▶ _Quoted passage_
- - - -

Song by Louis Tomlinson

from the album Walls
- Genre: Pop
- Length: 3:34
- Label: Arista; 78; Syco;
- Songwriters: Louis Tomlinson; Sean Douglas; Joe Janiak;
- Producer: Janiak

= Defenceless =

"Defenceless" is a song by English singer-songwriter Louis Tomlinson from his debut studio album, Walls.

==Background==
Tomlinson first premiered the track when he performed the song live at the Coca Cola Music Experience Festival in Madrid in September 2019. He described the song as a "bit of a cry for help."

In February 2021, fans began "Project Defenceless", to celebrate the one-year anniversary of his debut studio album, Walls, as well as boosting the song's streams and sales. In response to the fans, Tomlinson tweeted, "You guys are relentless. Thank you for all your hard work!"

- - - -

▶ _Extracted entries_
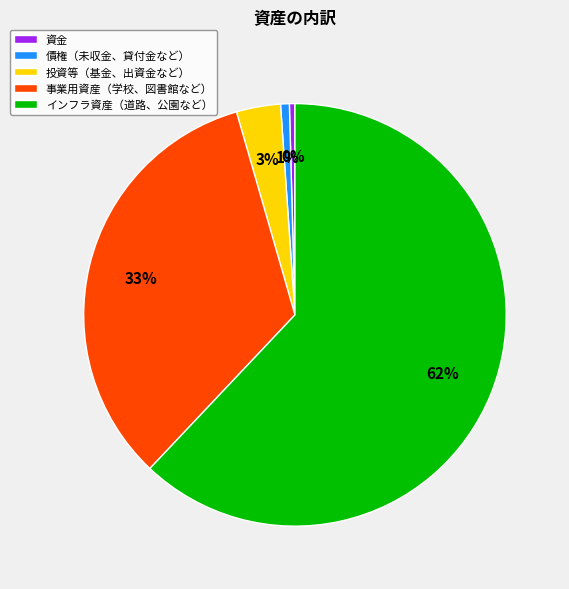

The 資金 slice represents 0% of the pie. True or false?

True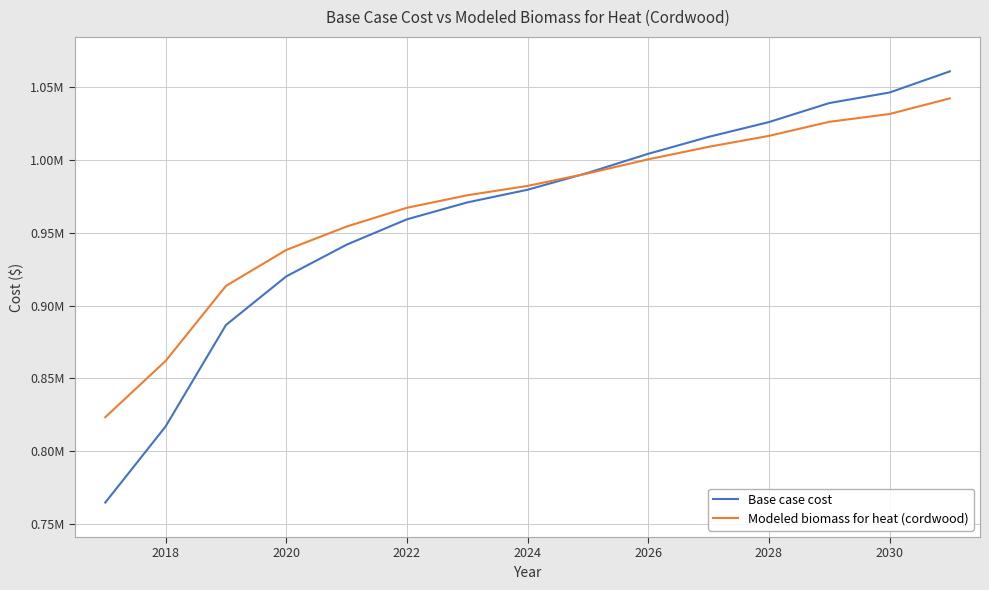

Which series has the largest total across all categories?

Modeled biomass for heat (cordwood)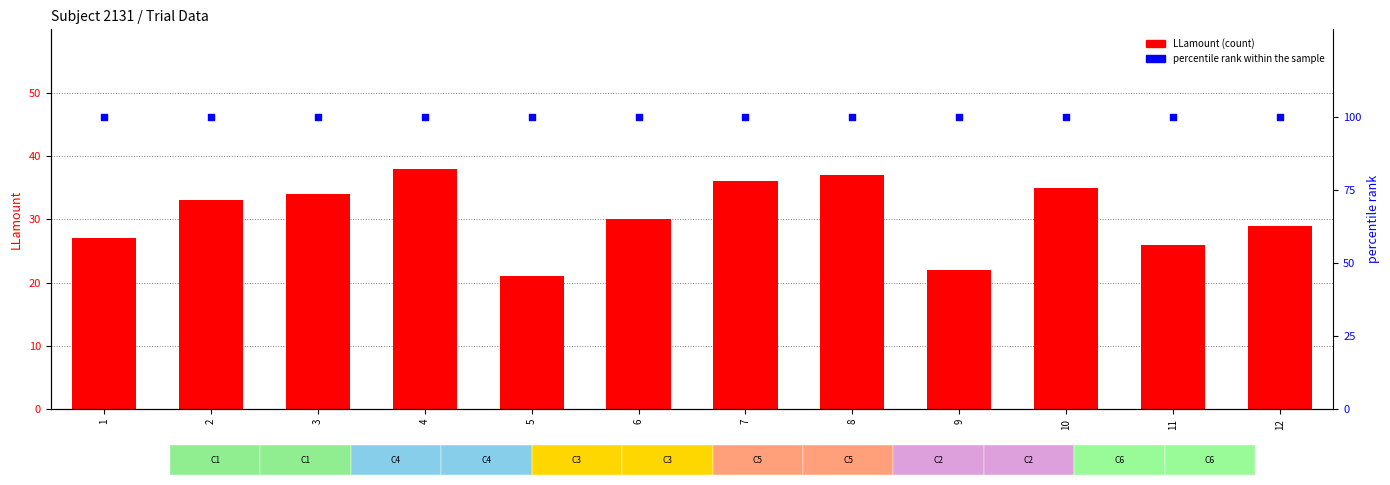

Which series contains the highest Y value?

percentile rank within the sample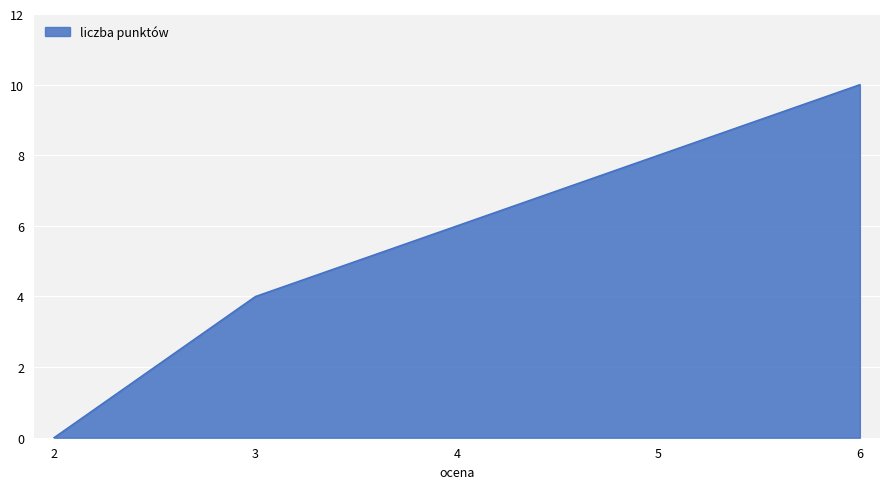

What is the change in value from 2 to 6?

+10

- - - -

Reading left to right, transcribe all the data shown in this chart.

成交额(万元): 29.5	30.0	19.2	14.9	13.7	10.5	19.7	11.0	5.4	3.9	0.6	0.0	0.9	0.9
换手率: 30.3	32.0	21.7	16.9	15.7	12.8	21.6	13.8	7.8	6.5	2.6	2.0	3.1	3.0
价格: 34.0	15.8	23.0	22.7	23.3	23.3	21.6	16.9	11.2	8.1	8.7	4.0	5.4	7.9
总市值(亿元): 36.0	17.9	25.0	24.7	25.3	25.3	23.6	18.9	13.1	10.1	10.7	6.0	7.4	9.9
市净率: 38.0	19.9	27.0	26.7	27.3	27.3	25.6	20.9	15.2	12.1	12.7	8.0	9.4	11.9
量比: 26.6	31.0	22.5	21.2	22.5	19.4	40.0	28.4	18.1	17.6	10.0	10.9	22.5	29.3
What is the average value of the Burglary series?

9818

- - - -

▶ _Directive_
Please decide whether each statement agrees with the text on "Defenceless," and answer yes or no, quoting the words from the text that settle it. (a) Tomlinson first performed the song live in Madrid in September 2019. (b) Sean Douglas produced the song. (c) Fans began "Project Defenceless" to mark the second anniversary of Walls. The entries are unrelated to the text on "Defenceless."

▶ _Exercise response_
(a) Yes: "he performed the song live at the Coca Cola Music Experience Festival in Madrid in September 2019"
(b) No: "Producer: Janiak"
(c) No: "to celebrate the one-year anniversary of his debut studio album, Walls"